I think, if performance is a strong requirement, they were better off with another programming language.
They measured that the app spends about half its time waiting for the database.
There seems to be a whole lot of things to do before thinking of changing basic plumbing.
I would imagine that even with Python, a fully asynchronous framework would be far better at requests-per-second than Django, but would require sacrificing features, since nothing async is yet at feature parity.
Just read the article...
(enjoyed the post, and I like your philosophy of using simple widely available tools; I'm hopeful that any changes you're able to provide back will have a kind of community-benefit flywheel effect)
My first instinct is that the number of requests seems really low, but I have no idea about the complexity of each request. To me that is kind of a crucial information to actually evaluate anything in the blog post.
I'd be curious to see if there is a meaningful gain from that approach, if anyone has done the transition before.
The number of requests still feels slow, and it isn't clear to me from the blog post whether that is DB limited or CPU limited on the application servers. Even with writes on each access Postgres should still be bored at that kind of load.
I think there must be some misconfiguration there. otherwise, the throughout should not be that low.
If possible, the author should setup a demo (contrived query, but similar to production scenario). From there, others can give valid suggestion or improve the code and configure.
[1]: https://www.techempower.com/benchmarks/#section=data-r20&hw=...
100/s is slow
But in this case the interpreter speed is largely irrelevant. This is a complex project and more than half the response time is spent waiting for the database (which is C++, not that it matters either)

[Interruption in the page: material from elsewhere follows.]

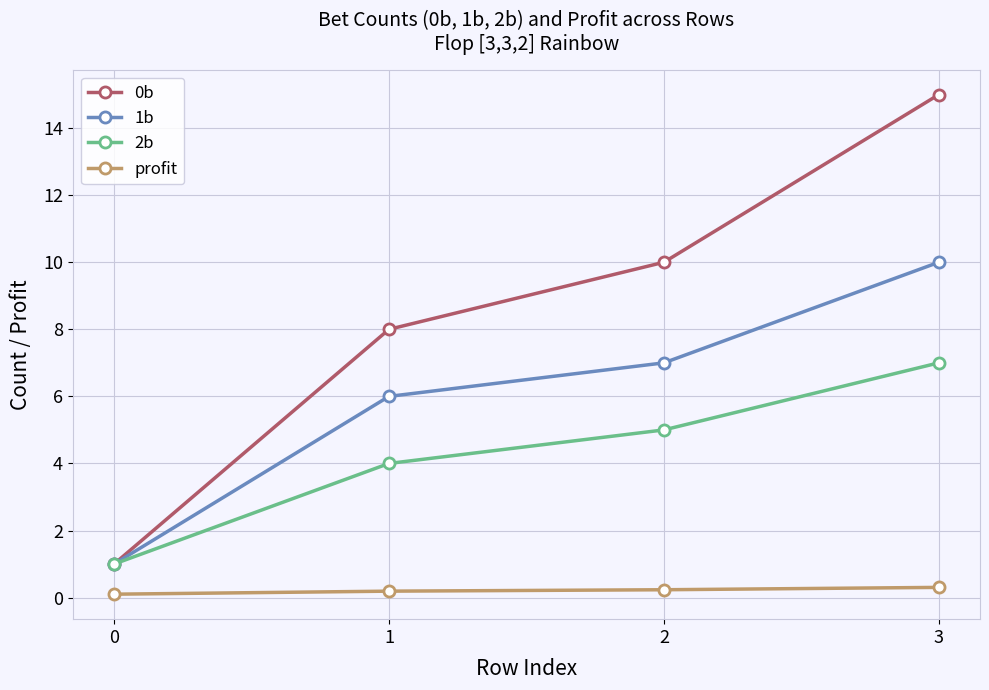

What is the difference between the second highest and second lowest values in the 2b series?

1.0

We got some better performance for an internal service than Gunicorn after trying different gunicorn configurations to improve the performance of our workloads. We now mostly run (read depend) one instance of that service instead of 3 like we used to before.
[1] https://arunrocks.com/a-guide-to-asgi-in-django-30-and-its-p...
I’d be curious to hear more about this. Was is just degraded performance or something else?
Generally we've found that having basic control over the hosting infrastructure is important. We still depend on Azure's LB's and other infra for keeping things available, but having the actual instances our code are running on accessible makes a lot of things easier.
less than $100/mo buys you an absolute beast of a VPS at some hosting provider that could alone handle way more than that.